Il 1 gennaio 2014 sono cadute le restrizioni che impedivano ai cittadini di Romania e Bulgaria di lavorare in nove paesi dell'UE. Un evento che genera timori in paesi come Gran Bretagna e Francia. Il servizio di Francesco Martino per il GR di Radio Capodistria [7 gennaio 2014]
Sono passati sette anni dall'ingresso di Romania e Bulgaria nell'Unione europea. Ora, a partire dal 1 gennaio scorso, cadono anche le ultime restrizioni che impedivano ai cittadini bulgari e rumeni di lavorare in nove paesi dell'Unione compresi Francia, Gran Bretagna e Germania. Nonostante si tratti di un appuntamento a lungo atteso, la piena libertà di movimento, ottenuta dai lavoratori dei due paesi membri più poveri dell'UE, continua a sollevare polemiche a livello europeo.
Il dibattito s'è arroventato soprattutto in Inghilterra, che nel 2004 si è fatta sorprendere dall'imponente arrivo di lavoratori dalla Polonia, allora appena entrata nell'Unione. Oggi, complice la recessione, il potenziale arrivo di nuovi immigrati, che possono attingere a servizi sociali e copertura medica, genera forti timori nell'opinione pubblica.
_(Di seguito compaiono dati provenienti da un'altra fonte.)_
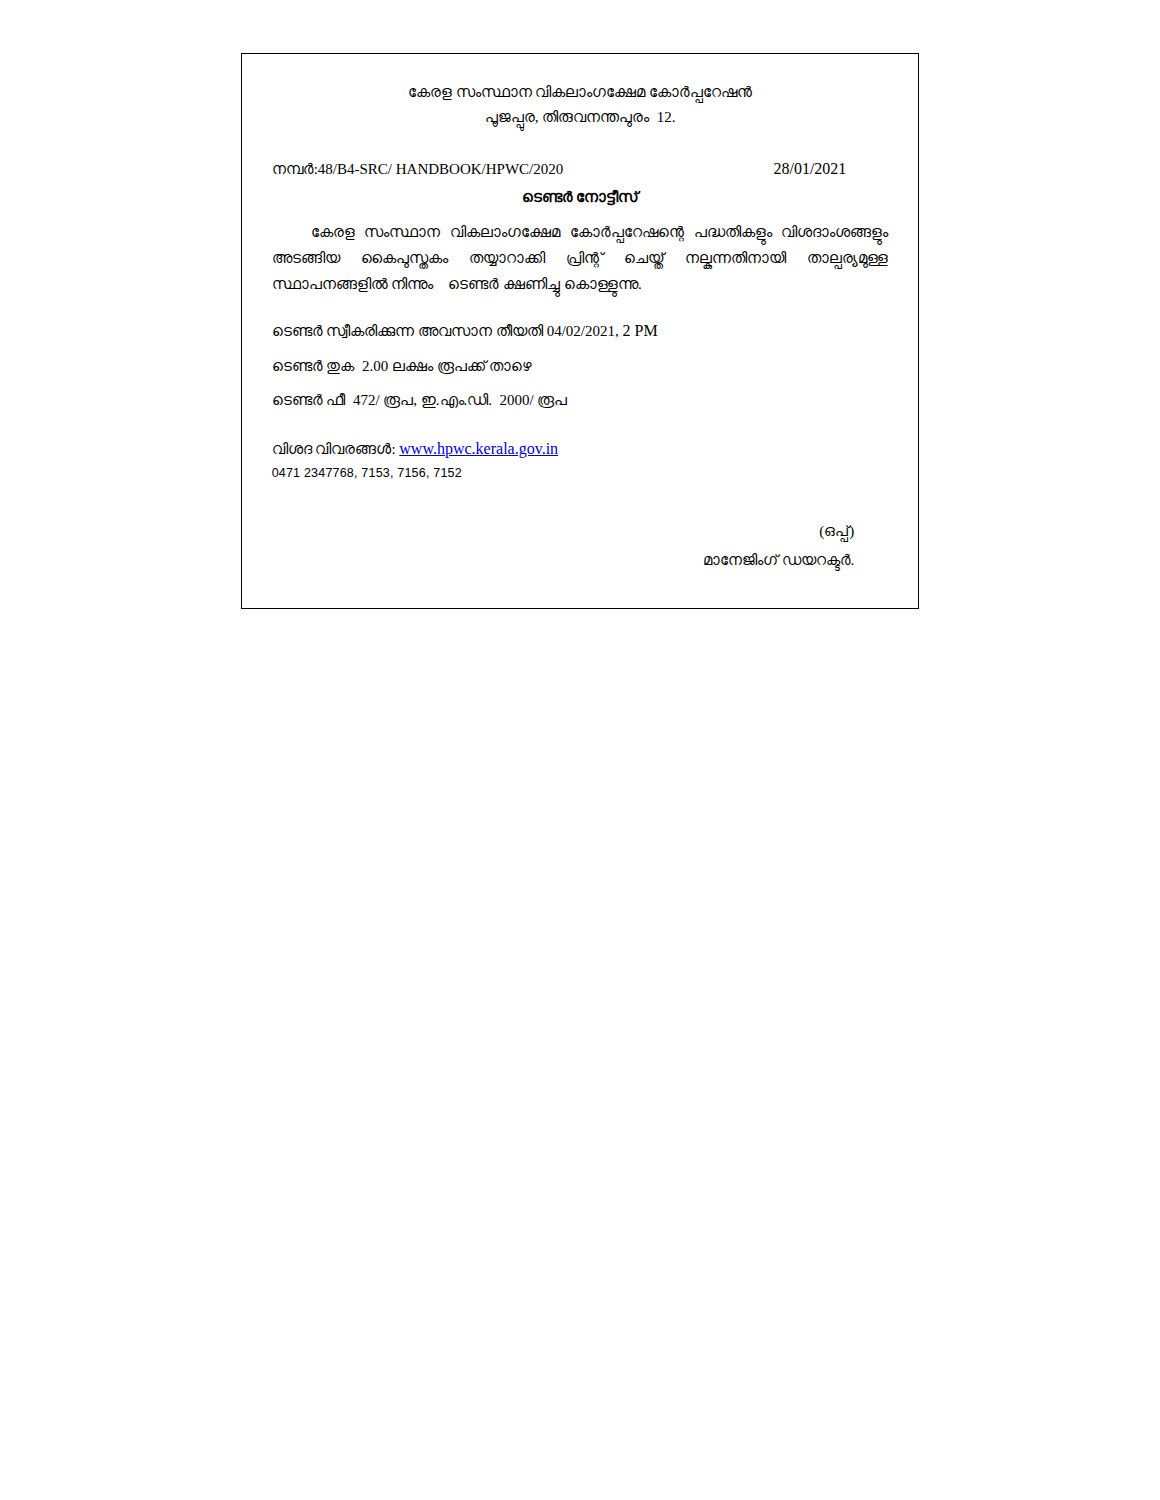കേരള സംസ്ഥാന വികലാംഗക്ഷേമ കോർപ്പറേഷൻ പൂജപ്പുര, തിരുവനന്തപുരം 12.
നമ്പർ:48/B4-SRC/ HANDBOOK/HPWC/2020 28/01/2021
ടെണ്ടർ നോട്ടീസ്
കേരള സംസ്ഥാന വികലാംഗക്ഷേമ കോർപ്പറേഷന്റെ പദ്ധതികളും വിശദാംശങ്ങളും അടങ്ങിയ കൈപുസ്തകം തയ്യാറാക്കി പ്രിന്റ് ചെയ്ത് നല്കുന്നതിനായി താല്പര്യമുള്ള സ്ഥാപനങ്ങളില്‍ നിന്നും ടെണ്ടർ ക്ഷണിച്ചു കൊള്ളുന്നു.
ടെണ്ടർ സ്വീകരിക്കുന്ന അവസാന തീയതി 04/02/2021, 2 PM
ടെണ്ടർ തുക 2.00 ലക്ഷം രൂപക്ക് താഴെ
ടെണ്ടർ ഫീ 472/ രൂപ, ഇ.എം.ഡി. 2000/ രൂപ
വിശദ വിവരങ്ങള്‍: www.hpwc.kerala.gov.in
0471 2347768, 7153, 7156, 7152
(ഒപ്പ്)
മാനേജിംഗ് ഡയറക്ടർ.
Tanto che il premier britannico David Cameron ha annunciato una serie di controverse misure restrittive per limitare gli arrivi.
Anche in Francia i malumori sono evidenti, legati soprattutto alla possibile immigrazione di rom provenienti da Bulgaria e Romania: un' eventualità avversata in modo esplicito dalle autorità di Parigi.
Bucarest e Sofia ribattono parlando di timori infondati. Il governo rumeno ha denunciato quella che considera una campagna xenofoba e quello bulgaro, per bocca del ministro delle Finanze Petar Chobanov ha smentito il rischio di nuove ondate migratorie. “Chi voleva emigrare, lo ha già fatto”, ha dichiarato Chobanov.
Una posizione sostenuta anche dal Commissario europeo al Lavoro Laszlo Andor, che dopo aver ribadito che la libertà di movimento è uno dei principi fondanti dell'Unione, ha ricordato che negli ultimi anni tre milioni di rumeni e bulgari sono già emigrati in altri paesi dell'UE.